We’ve just come back from two remote villages called Buong and Weichjol, where thousands of people arrived after fighting came to their towns last year. When our team arrived, the needs were huge. There was no clean running water, so people were drinking and washing with swamp water. Diseases had spread and with few medical facilities in the town, things were quickly getting worse. My team drilled new water points and repaired broken ones. We showed people how to treat and prevent eye infections that were by then endemic in the town – and which would cause blindness if untreated. We helped people pay for their loved ones to travel to a health clinic if their sickness was life-threatening. We trained teachers to make sure all those newly arrived children don’t lose their education as well as their homes. We made a difference.
Sometimes I wish we could stay to see the long-term results of our work. but that is the nature of the job. We act quickly and then have to move on. There is always another emergency we must respond to. Before we go though, I make sure the needs of the people in each place are heard and that the organisations that will continue our work know exactly what they must do. We do most of our work in very remote areas – sometimes in the middle of swamps, sometimes between front lines, sometimes virtually out in the bush. I see it as my duty to make sure they are not forgotten.
Being there to help my country people can be so rewarding of course, but this role has also brought some of the worst experiences of my life. In 2014, I was working in a camp in Malakal when heavy fighting broke out in the town. We could not go outside for days because the fighting was so heavy. We just sheltered, unable to reach our food stocks and, worse, unable to help.
Being there to help my country people can be so rewarding of course, but this role has also brought some of the worst experiences of my life.
The fighting went on for five days before we could access the camp. All the water facilities we had put in place in the camp were destroyed. Shot to pieces. People were leaving the camp and trying to get water from the river and it was distressing, so distressing, to see them gunned down as they ran down towards the bank. They were just ordinary women.

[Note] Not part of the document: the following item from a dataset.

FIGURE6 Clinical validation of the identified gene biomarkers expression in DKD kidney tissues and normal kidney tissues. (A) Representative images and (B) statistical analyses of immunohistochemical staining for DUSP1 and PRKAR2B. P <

There was no way we could be evacuated, so, we thought, since we cannot get out of here, we must work to try and help people. Let’s make these water systems work again. Eventually we were able to get into the camp. It was still extremely tense, but working with IOM, we fixed everything that had been destroyed. That week was the most awful and traumatising experience of my life. But if we don’t make sacrifices, who will?
This destruction and sadness is not limited to my work. I’m from a small village in the south of the country. The land is green and full of farmers who want to develop themselves, not be developed. After independence, we set up a hospital, started building roads to other towns and, sure enough, we were developing. I myself have been based in Juba for a while, but this village is where my family was until recently. In 2016, as conflict spread through the south of the country, my village emptied rapidly. Thousands fled to Uganda, fearing for their lives, including my children. Against my advice, my father stayed though.
He had asked my other relatives to leave because he knew it was not safe, but he felt he could not leave. He had spent time in refugee camps during the 21 years’ war and knew what it was like to be stuck, away from his home. From Juba, I tried to convince him to leave, but he told me, ‘No’. He said he was strong enough to run for the mountains if he had to. My father is not very old but he is quite fat, so I was less sure. I continued to press him to leave too. But still he refused. He had planted a lot of bananas, he told me and insisted that he could not leave his animals.
It wasn’t until I came home to persuade him one last time that he finally agreed to leave. By then, he was the last person remaining in the village. When I saw home, I could understand why he did not want to go. The bananas were so many that they were pulling the tree’s branches down to the ground. Why do they have to grow so well now? I wondered.
It takes a minute to destroy something, but many years to rebuild. For now, me and my team are trying to limit the carnage that is being wreaked on people’s lives across the country. All we can do is keep people alive, so that one day in the future they too can return to a life where it is the trees that bend under the mass of their own harvests, not people who strain from carrying the weight of the war.
Oxfam and our partners are working across South Sudan to provide life-saving clean water and promote awareness of the key ways in which disease can be stopped from spreading.
Ongoing projects include drilling and repairing boreholes, digging latrines and training health promoters to lead on disease prevention in their communities, wherever they go. The work of Cecilia’s emergency response team is carried out with the support of European Civil Protection and Humanitarian Aid Operations (ECHO).